Now, as we’ve said at the start, there are some smaller place-value tables at the bottom. These are our possible answers. These place-value tables don’t show the blocks. They just tell us how many 10s and ones there should be. And our question asks us which one of these place value tables shows 74 just like the one in the middle. To help us solve the problem, we’re given a hint. We’re told to regroup 10s into ones. You know, there’s something important that we know about 10s blocks. Each lot of one 10 is worth exactly the same as 10 ones. So, we could take one of our 10s blocks and regroup it into 10 ones, just like this. Instead of seven 10s, we now have six 10s. And instead of four ones, we now have 10 more ones. So we have 14 ones.

Six 10s are worth 60, and we know that 14 ones have a value of 14. And because 60 plus 14 equals 74, we know that six 10s and 14 ones make 74. If we look at our possible answers, though, none of them have six 10s in them. Maybe we ought to try exchanging another 10. Let’s swap this 10 here for 10 ones. Remember, each time we do this, we’re not making the number get bigger or smaller. It still shows 74. Instead of six 10s, we now have five 10s. And we have another 10 ones. So instead of 14 ones, we have 24 ones. We know that 50 plus 24 equals 74, so we can split up 74 into five 10s and 24 ones. Now, none of our possible answers say five 10s. But two of them have four 10s in the tens place.

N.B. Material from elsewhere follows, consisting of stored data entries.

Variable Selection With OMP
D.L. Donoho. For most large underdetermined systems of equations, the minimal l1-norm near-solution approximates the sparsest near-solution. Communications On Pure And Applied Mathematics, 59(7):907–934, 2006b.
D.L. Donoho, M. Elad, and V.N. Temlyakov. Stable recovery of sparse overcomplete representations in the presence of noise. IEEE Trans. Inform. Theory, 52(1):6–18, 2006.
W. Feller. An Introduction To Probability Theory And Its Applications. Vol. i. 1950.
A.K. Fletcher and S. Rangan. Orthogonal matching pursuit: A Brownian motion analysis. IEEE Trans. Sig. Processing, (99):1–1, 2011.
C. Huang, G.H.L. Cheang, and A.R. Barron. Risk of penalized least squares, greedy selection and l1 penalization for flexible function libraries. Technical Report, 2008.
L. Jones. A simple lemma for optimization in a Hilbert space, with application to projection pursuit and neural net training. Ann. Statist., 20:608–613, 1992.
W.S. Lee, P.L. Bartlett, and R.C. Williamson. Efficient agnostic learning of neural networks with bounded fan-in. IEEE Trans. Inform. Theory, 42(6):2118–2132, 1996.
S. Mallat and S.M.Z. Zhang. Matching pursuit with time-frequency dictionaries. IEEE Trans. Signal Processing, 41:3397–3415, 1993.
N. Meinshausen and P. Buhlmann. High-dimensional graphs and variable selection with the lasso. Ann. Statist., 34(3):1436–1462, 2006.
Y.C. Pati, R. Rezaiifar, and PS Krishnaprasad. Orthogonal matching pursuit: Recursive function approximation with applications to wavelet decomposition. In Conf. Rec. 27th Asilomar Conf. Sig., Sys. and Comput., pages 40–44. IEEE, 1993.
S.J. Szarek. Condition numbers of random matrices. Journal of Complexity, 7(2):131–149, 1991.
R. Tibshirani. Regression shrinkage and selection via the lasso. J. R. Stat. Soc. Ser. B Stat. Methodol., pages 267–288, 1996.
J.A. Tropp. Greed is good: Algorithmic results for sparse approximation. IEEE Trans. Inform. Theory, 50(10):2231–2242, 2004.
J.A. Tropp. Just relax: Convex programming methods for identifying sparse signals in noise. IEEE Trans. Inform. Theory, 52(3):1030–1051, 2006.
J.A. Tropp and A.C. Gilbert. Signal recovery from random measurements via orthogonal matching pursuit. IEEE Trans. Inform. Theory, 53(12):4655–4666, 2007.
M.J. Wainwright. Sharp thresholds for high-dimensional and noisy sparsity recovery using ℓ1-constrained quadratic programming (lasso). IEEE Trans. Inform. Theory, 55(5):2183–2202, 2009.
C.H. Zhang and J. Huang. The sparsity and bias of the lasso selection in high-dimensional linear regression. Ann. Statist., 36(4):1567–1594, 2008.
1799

Let’s regroup one more 10 into ones. Instead of five 10s, we now have four 10s. And we have another 10 ones. So instead of 24 ones, we have 34 ones. Four 10s are worth 40, and we’ve split 74 into 40 plus 34. Can you see the answer now? By regrouping 10s into ones, we’ve found another place-value table that also shows 74. Four 10s are worth 40, and 34 ones are worth 34. And we know that 40 and 34 go together to make 74. The place-value table that shows 74 is the one that shows four 10s and 34 ones.